- [Task to carry out] Set out word for word the line that contains "Friday, August 7, 2026" and each line after it, through the end of the data below, but exclude the pictures.

[Records from a dataset]
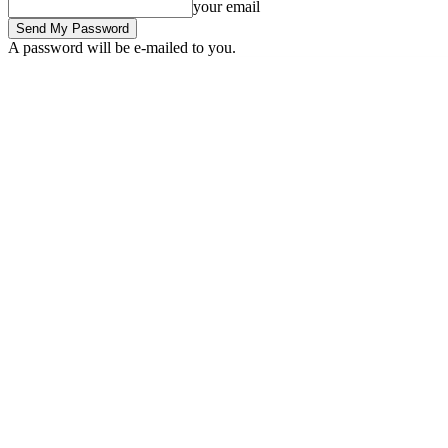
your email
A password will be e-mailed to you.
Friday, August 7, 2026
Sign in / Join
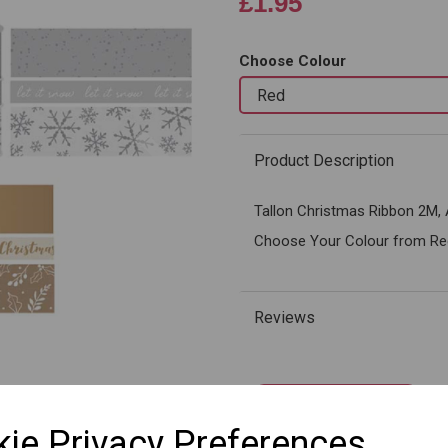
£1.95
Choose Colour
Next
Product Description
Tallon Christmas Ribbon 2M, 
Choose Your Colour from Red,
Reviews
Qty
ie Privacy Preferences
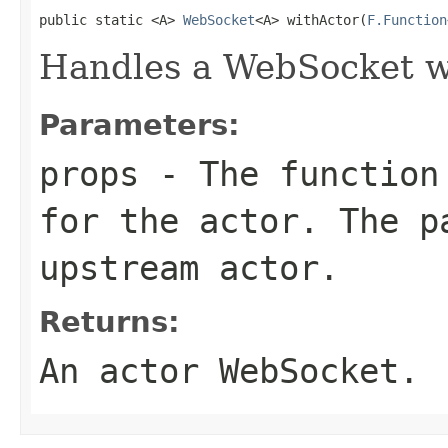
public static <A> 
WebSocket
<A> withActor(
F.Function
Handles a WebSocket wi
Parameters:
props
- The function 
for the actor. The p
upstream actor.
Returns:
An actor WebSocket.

- [Task result]
Friday, August 7, 2026
Sign in / Join
£1.95
Choose Colour
Next
Product Description
Tallon Christmas Ribbon 2M, 
Choose Your Colour from Red,
Reviews
Qty
ie Privacy Preferences
public static <A> 
WebSocket
<A> withActor(
F.Function
Handles a WebSocket wi
Parameters:
props
- The function 
for the actor. The p
upstream actor.
Returns:
An actor WebSocket.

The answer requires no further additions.